I also feel that deep friendships that I’ve formed may account for lack of siblings….I have nobody to share my history with. So older friends from childhood are extremely valuable to me. And I go out of my way to nuture them for that reason.
All this said….I’m glad I did have 3 children and THEY have siblings.
January 10th, 2007 9:41 pm
I definitely agree with all of this. Maybe because of this, in losing your brothers, they really do live on in you and your other siblings in all they have shaped you to be. A comforting idea perhaps. They become so closely entwined we see ourselves in them and vice versa every day.
January 10th, 2007 11:27 pm
your book is on my “must read in 2007” list
January 10th, 2007 11:30 pm
I read the same article. And right now there aren’t many words to add to yours. My siblings are everything to me and the loss of one has taken me all the way to the ground.
January 10th, 2007 11:47 pm
Colleen, this was perfect timing for me. I am having dinner with my only sister tommorrow night, in honor of her birthday. Just the two of us. Our time will be the sweeter for what I have read here tonight.
Susan
January 11th, 2007 1:15 pm
I was recently impressed by a Kluger article too. Good to get the good news about singletons too.

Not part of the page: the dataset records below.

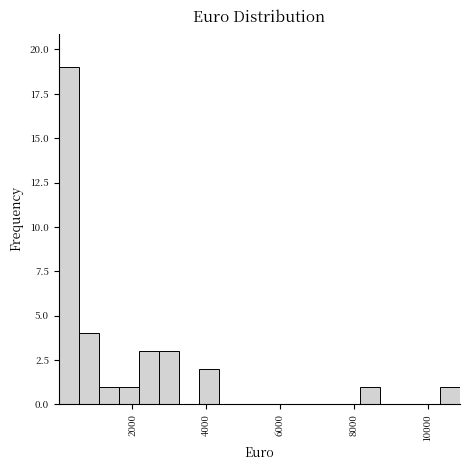

Around what value on the x-axis is the tallest bar? Give the approximate position of its centre, as read against the axis.

200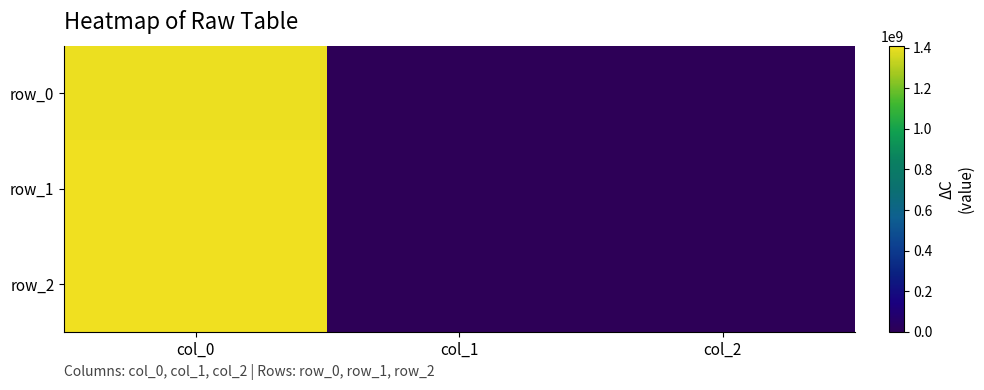

Which category has the highest value across all series?

col_0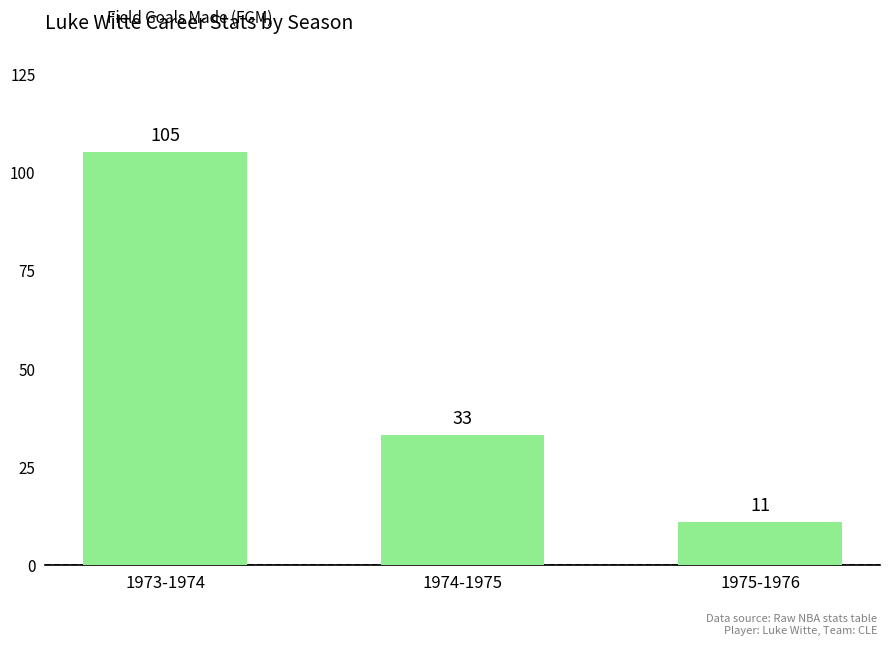

Approximately how many times larger is the value at 1974-1975 compared to 1973-1974?

0.3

You might want this book of poems on working thru grief. http://www.ellensteinbaum.com/afterwords.html
January 11th, 2007 1:35 pm
I can not help but feel sadness as I read your post. I too believe in the strength of the bond between siblings. The sadness comes from the fact that I am currently estranged from one of my sisters. I love her so but the turmoil that is much of her life leaves me drained. The forgivness is there but so is the fear of further episodes.
January 11th, 2007 9:32 pm
I have to read that article. My experience and my wife’s in the sibling category are starkly different.